| Prompt |
When a line in the records contains the string "inkl", copy that line.

Saved entries
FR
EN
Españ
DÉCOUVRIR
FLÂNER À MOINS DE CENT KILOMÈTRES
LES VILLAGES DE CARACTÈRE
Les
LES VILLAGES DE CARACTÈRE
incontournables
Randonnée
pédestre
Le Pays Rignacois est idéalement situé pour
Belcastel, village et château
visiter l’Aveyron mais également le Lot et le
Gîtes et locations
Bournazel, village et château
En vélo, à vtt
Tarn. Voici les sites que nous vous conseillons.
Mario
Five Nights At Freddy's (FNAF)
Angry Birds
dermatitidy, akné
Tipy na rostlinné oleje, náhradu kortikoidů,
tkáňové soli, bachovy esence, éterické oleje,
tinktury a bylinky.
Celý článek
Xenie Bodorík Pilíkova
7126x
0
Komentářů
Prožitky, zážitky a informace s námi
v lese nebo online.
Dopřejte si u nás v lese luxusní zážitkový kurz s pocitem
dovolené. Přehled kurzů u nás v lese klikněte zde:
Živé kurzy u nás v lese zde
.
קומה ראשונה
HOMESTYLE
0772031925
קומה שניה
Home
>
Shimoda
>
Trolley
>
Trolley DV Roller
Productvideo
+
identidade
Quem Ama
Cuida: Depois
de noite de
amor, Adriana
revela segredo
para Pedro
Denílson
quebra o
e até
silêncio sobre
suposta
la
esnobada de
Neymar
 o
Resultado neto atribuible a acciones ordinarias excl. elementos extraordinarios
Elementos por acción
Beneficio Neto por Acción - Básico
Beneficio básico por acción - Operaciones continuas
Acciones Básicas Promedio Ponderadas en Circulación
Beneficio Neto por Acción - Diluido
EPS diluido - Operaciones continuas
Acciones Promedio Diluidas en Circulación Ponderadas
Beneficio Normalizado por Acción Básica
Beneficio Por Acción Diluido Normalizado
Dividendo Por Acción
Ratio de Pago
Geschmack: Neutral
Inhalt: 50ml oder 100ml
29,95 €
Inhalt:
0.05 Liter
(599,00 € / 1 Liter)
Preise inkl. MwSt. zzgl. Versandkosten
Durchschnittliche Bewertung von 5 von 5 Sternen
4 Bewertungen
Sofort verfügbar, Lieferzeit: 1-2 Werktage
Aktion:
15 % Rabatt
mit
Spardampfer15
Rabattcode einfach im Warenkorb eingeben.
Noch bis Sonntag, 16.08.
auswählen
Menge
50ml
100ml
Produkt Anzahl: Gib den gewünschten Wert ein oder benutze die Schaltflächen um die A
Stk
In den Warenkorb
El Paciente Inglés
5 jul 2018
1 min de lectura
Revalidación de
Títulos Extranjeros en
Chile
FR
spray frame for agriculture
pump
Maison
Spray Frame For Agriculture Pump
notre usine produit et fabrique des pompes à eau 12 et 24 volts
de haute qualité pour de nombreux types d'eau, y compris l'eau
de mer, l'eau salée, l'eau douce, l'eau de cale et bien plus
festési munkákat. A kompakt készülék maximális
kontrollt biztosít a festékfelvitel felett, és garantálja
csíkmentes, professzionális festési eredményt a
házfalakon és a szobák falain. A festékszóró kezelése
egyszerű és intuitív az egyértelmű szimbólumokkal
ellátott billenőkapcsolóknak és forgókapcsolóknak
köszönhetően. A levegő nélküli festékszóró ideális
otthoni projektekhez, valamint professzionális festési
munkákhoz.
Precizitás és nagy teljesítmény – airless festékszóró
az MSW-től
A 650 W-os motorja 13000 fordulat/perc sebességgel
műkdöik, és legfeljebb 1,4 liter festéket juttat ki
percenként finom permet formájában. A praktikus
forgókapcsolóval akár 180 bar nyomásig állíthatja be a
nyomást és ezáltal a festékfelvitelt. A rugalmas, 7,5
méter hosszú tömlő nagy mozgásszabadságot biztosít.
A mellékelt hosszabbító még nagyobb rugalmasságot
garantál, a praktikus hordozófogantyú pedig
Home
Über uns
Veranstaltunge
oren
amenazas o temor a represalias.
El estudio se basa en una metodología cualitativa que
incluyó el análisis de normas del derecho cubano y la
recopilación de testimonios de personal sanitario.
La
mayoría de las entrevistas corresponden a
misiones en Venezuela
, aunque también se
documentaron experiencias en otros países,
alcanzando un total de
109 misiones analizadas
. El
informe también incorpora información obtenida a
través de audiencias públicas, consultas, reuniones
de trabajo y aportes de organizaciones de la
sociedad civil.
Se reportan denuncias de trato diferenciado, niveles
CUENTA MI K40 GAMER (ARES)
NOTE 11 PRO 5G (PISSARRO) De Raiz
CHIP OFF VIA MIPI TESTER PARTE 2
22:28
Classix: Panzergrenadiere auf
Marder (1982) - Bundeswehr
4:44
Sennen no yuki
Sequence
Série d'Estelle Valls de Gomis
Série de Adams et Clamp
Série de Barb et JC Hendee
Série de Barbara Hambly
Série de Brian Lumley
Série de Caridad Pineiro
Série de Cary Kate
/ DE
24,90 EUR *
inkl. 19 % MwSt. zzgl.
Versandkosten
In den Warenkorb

| Expected answer |
Preise inkl. MwSt. zzgl. Versandkosten
inkl. 19 % MwSt. zzgl.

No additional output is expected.